* [What the task asks]:
Your copy should match the records exactly, apart from the pictures, which stay out.

* [Dataset entries]:
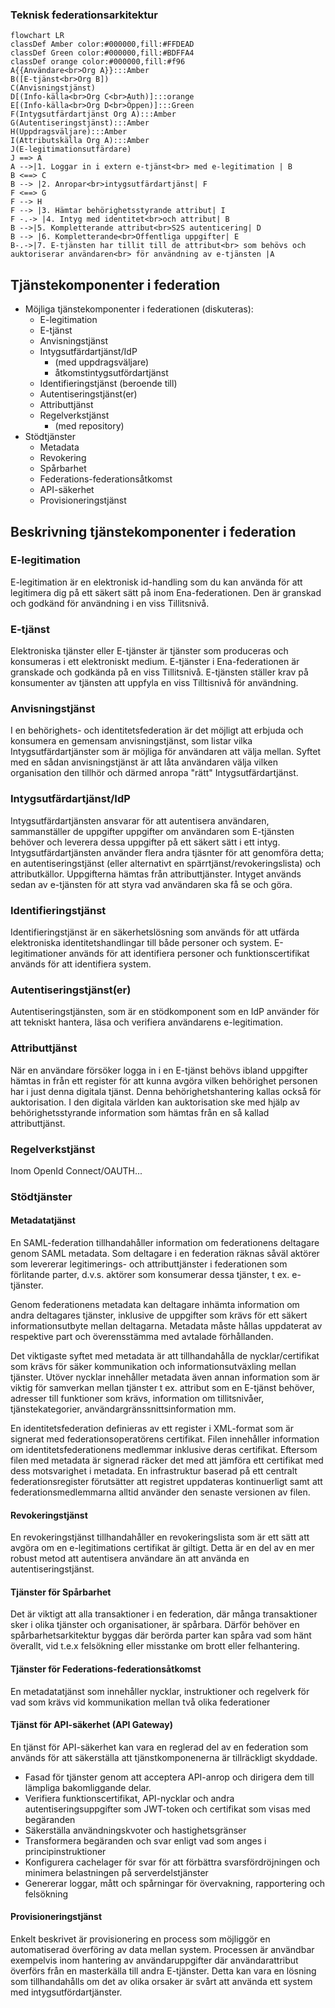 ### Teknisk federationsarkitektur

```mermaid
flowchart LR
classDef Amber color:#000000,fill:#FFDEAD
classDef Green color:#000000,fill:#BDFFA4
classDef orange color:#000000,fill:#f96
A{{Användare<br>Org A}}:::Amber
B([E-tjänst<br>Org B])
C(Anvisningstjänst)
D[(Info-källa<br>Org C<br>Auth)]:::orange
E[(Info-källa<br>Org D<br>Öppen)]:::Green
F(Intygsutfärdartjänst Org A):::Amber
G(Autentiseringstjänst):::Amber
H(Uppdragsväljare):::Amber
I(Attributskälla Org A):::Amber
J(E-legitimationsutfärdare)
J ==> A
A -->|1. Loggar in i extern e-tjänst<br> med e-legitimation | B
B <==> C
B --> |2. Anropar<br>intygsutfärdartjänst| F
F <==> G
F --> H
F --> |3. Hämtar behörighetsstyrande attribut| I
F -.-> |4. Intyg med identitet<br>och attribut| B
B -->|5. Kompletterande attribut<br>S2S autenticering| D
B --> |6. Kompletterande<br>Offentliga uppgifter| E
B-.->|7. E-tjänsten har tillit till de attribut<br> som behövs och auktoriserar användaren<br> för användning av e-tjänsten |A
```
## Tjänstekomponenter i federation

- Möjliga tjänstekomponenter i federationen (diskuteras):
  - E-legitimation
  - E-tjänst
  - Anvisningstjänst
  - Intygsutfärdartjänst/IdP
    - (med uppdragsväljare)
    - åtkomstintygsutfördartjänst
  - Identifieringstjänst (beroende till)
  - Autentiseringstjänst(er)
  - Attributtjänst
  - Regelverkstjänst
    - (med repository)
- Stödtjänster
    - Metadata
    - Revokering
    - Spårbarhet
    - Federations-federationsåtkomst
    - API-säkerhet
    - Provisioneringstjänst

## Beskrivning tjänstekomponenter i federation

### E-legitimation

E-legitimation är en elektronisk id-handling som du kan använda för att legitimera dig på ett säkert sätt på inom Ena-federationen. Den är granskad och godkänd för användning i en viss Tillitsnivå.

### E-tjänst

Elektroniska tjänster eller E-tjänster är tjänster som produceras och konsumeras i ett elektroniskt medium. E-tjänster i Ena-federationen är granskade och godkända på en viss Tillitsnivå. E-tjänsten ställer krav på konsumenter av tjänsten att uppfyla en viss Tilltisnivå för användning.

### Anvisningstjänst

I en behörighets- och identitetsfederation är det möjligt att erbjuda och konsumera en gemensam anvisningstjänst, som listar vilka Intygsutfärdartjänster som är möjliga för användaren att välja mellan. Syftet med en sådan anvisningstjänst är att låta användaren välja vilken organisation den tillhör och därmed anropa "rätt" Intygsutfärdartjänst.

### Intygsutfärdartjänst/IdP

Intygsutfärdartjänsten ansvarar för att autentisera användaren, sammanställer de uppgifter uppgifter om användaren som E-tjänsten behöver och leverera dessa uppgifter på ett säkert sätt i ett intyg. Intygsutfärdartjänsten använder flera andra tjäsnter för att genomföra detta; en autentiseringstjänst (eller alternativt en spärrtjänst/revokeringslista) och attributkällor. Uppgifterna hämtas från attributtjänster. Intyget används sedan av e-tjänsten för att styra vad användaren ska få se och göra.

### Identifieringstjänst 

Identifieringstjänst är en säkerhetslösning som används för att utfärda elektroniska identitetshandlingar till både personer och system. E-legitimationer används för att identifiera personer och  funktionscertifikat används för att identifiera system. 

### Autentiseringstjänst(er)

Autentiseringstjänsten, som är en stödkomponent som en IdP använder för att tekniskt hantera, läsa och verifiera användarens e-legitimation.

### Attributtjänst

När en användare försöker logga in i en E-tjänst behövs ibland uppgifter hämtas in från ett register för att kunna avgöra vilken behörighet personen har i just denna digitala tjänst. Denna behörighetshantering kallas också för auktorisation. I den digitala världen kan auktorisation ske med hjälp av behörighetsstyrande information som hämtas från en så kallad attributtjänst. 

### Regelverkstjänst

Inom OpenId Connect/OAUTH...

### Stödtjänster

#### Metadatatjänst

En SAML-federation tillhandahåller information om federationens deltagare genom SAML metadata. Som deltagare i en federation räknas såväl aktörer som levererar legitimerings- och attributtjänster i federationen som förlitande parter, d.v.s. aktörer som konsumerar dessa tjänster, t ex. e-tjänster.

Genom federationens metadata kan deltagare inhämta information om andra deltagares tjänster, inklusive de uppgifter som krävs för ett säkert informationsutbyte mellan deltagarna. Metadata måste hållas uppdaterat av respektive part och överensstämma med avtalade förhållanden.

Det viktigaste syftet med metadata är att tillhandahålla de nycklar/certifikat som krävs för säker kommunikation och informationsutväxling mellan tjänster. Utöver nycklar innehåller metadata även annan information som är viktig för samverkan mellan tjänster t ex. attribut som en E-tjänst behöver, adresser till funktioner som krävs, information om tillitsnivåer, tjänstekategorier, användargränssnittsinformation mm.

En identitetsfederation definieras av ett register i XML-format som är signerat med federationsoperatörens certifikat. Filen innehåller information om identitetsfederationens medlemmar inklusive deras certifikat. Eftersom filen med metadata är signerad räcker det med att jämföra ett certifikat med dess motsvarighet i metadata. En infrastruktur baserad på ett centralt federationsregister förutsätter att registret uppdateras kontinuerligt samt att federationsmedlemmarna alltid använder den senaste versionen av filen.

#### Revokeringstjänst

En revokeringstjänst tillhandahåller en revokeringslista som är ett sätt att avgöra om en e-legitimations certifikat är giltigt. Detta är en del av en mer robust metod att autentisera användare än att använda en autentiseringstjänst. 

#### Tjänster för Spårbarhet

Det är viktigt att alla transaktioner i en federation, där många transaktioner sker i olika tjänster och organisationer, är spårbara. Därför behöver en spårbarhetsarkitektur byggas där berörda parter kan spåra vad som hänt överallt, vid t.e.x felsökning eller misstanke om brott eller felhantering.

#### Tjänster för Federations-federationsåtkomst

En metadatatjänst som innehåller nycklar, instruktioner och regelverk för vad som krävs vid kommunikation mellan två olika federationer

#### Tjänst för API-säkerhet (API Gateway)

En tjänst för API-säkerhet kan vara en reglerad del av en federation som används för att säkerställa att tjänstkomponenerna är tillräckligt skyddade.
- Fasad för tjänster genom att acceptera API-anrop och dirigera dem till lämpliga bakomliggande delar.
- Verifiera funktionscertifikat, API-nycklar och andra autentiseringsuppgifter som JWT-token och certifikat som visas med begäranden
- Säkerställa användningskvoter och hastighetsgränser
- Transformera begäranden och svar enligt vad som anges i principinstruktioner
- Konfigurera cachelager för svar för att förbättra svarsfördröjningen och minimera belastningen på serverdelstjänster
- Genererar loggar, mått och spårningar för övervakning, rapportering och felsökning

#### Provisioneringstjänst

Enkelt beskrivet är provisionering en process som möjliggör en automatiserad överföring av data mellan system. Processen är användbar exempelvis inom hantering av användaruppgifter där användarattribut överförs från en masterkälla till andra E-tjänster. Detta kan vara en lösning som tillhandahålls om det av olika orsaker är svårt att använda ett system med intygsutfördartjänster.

* [Finished task]:
 ### Teknisk federationsarkitektur

```mermaid
flowchart LR
classDef Amber color:#000000,fill:#FFDEAD
classDef Green color:#000000,fill:#BDFFA4
classDef orange color:#000000,fill:#f96
A{{Användare<br>Org A}}:::Amber
B([E-tjänst<br>Org B])
C(Anvisningstjänst)
D[(Info-källa<br>Org C<br>Auth)]:::orange
E[(Info-källa<br>Org D<br>Öppen)]:::Green
F(Intygsutfärdartjänst Org A):::Amber
G(Autentiseringstjänst):::Amber
H(Uppdragsväljare):::Amber
I(Attributskälla Org A):::Amber
J(E-legitimationsutfärdare)
J ==> A
A -->|1. Loggar in i extern e-tjänst<br> med e-legitimation | B
B <==> C
B --> |2. Anropar<br>intygsutfärdartjänst| F
F <==> G
F --> H
F --> |3. Hämtar behörighetsstyrande attribut| I
F -.-> |4. Intyg med identitet<br>och attribut| B
B -->|5. Kompletterande attribut<br>S2S autenticering| D
B --> |6. Kompletterande<br>Offentliga uppgifter| E
B-.->|7. E-tjänsten har tillit till de attribut<br> som behövs och auktoriserar användaren<br> för användning av e-tjänsten |A
```
## Tjänstekomponenter i federation

- Möjliga tjänstekomponenter i federationen (diskuteras):
  - E-legitimation
  - E-tjänst
  - Anvisningstjänst
  - Intygsutfärdartjänst/IdP
    - (med uppdragsväljare)
    - åtkomstintygsutfördartjänst
  - Identifieringstjänst (beroende till)
  - Autentiseringstjänst(er)
  - Attributtjänst
  - Regelverkstjänst
    - (med repository)
- Stödtjänster
    - Metadata
    - Revokering
    - Spårbarhet
    - Federations-federationsåtkomst
    - API-säkerhet
    - Provisioneringstjänst

## Beskrivning tjänstekomponenter i federation

### E-legitimation

E-legitimation är en elektronisk id-handling som du kan använda för att legitimera dig på ett säkert sätt på inom Ena-federationen. Den är granskad och godkänd för användning i en viss Tillitsnivå.

### E-tjänst

Elektroniska tjänster eller E-tjänster är tjänster som produceras och konsumeras i ett elektroniskt medium. E-tjänster i Ena-federationen är granskade och godkända på en viss Tillitsnivå. E-tjänsten ställer krav på konsumenter av tjänsten att uppfyla en viss Tilltisnivå för användning.

### Anvisningstjänst

I en behörighets- och identitetsfederation är det möjligt att erbjuda och konsumera en gemensam anvisningstjänst, som listar vilka Intygsutfärdartjänster som är möjliga för användaren att välja mellan. Syftet med en sådan anvisningstjänst är att låta användaren välja vilken organisation den tillhör och därmed anropa "rätt" Intygsutfärdartjänst.

### Intygsutfärdartjänst/IdP

Intygsutfärdartjänsten ansvarar för att autentisera användaren, sammanställer de uppgifter uppgifter om användaren som E-tjänsten behöver och leverera dessa uppgifter på ett säkert sätt i ett intyg. Intygsutfärdartjänsten använder flera andra tjäsnter för att genomföra detta; en autentiseringstjänst (eller alternativt en spärrtjänst/revokeringslista) och attributkällor. Uppgifterna hämtas från attributtjänster. Intyget används sedan av e-tjänsten för att styra vad användaren ska få se och göra.

### Identifieringstjänst 

Identifieringstjänst är en säkerhetslösning som används för att utfärda elektroniska identitetshandlingar till både personer och system. E-legitimationer används för att identifiera personer och  funktionscertifikat används för att identifiera system. 

### Autentiseringstjänst(er)

Autentiseringstjänsten, som är en stödkomponent som en IdP använder för att tekniskt hantera, läsa och verifiera användarens e-legitimation.

### Attributtjänst

När en användare försöker logga in i en E-tjänst behövs ibland uppgifter hämtas in från ett register för att kunna avgöra vilken behörighet personen har i just denna digitala tjänst. Denna behörighetshantering kallas också för auktorisation. I den digitala världen kan auktorisation ske med hjälp av behörighetsstyrande information som hämtas från en så kallad attributtjänst. 

### Regelverkstjänst

Inom OpenId Connect/OAUTH...

### Stödtjänster

#### Metadatatjänst

En SAML-federation tillhandahåller information om federationens deltagare genom SAML metadata. Som deltagare i en federation räknas såväl aktörer som levererar legitimerings- och attributtjänster i federationen som förlitande parter, d.v.s. aktörer som konsumerar dessa tjänster, t ex. e-tjänster.

Genom federationens metadata kan deltagare inhämta information om andra deltagares tjänster, inklusive de uppgifter som krävs för ett säkert informationsutbyte mellan deltagarna. Metadata måste hållas uppdaterat av respektive part och överensstämma med avtalade förhållanden.

Det viktigaste syftet med metadata är att tillhandahålla de nycklar/certifikat som krävs för säker kommunikation och informationsutväxling mellan tjänster. Utöver nycklar innehåller metadata även annan information som är viktig för samverkan mellan tjänster t ex. attribut som en E-tjänst behöver, adresser till funktioner som krävs, information om tillitsnivåer, tjänstekategorier, användargränssnittsinformation mm.

En identitetsfederation definieras av ett register i XML-format som är signerat med federationsoperatörens certifikat. Filen innehåller information om identitetsfederationens medlemmar inklusive deras certifikat. Eftersom filen med metadata är signerad räcker det med att jämföra ett certifikat med dess motsvarighet i metadata. En infrastruktur baserad på ett centralt federationsregister förutsätter att registret uppdateras kontinuerligt samt att federationsmedlemmarna alltid använder den senaste versionen av filen.

#### Revokeringstjänst

En revokeringstjänst tillhandahåller en revokeringslista som är ett sätt att avgöra om en e-legitimations certifikat är giltigt. Detta är en del av en mer robust metod att autentisera användare än att använda en autentiseringstjänst. 

#### Tjänster för Spårbarhet

Det är viktigt att alla transaktioner i en federation, där många transaktioner sker i olika tjänster och organisationer, är spårbara. Därför behöver en spårbarhetsarkitektur byggas där berörda parter kan spåra vad som hänt överallt, vid t.e.x felsökning eller misstanke om brott eller felhantering.

#### Tjänster för Federations-federationsåtkomst

En metadatatjänst som innehåller nycklar, instruktioner och regelverk för vad som krävs vid kommunikation mellan två olika federationer

#### Tjänst för API-säkerhet (API Gateway)

En tjänst för API-säkerhet kan vara en reglerad del av en federation som används för att säkerställa att tjänstkomponenerna är tillräckligt skyddade.
- Fasad för tjänster genom att acceptera API-anrop och dirigera dem till lämpliga bakomliggande delar.
- Verifiera funktionscertifikat, API-nycklar och andra autentiseringsuppgifter som JWT-token och certifikat som visas med begäranden
- Säkerställa användningskvoter och hastighetsgränser
- Transformera begäranden och svar enligt vad som anges i principinstruktioner
- Konfigurera cachelager för svar för att förbättra svarsfördröjningen och minimera belastningen på serverdelstjänster
- Genererar loggar, mått och spårningar för övervakning, rapportering och felsökning

#### Provisioneringstjänst

Enkelt beskrivet är provisionering en process som möjliggör en automatiserad överföring av data mellan system. Processen är användbar exempelvis inom hantering av användaruppgifter där användarattribut överförs från en masterkälla till andra E-tjänster. Detta kan vara en lösning som tillhandahålls om det av olika orsaker är svårt att använda ett system med intygsutfördartjänster.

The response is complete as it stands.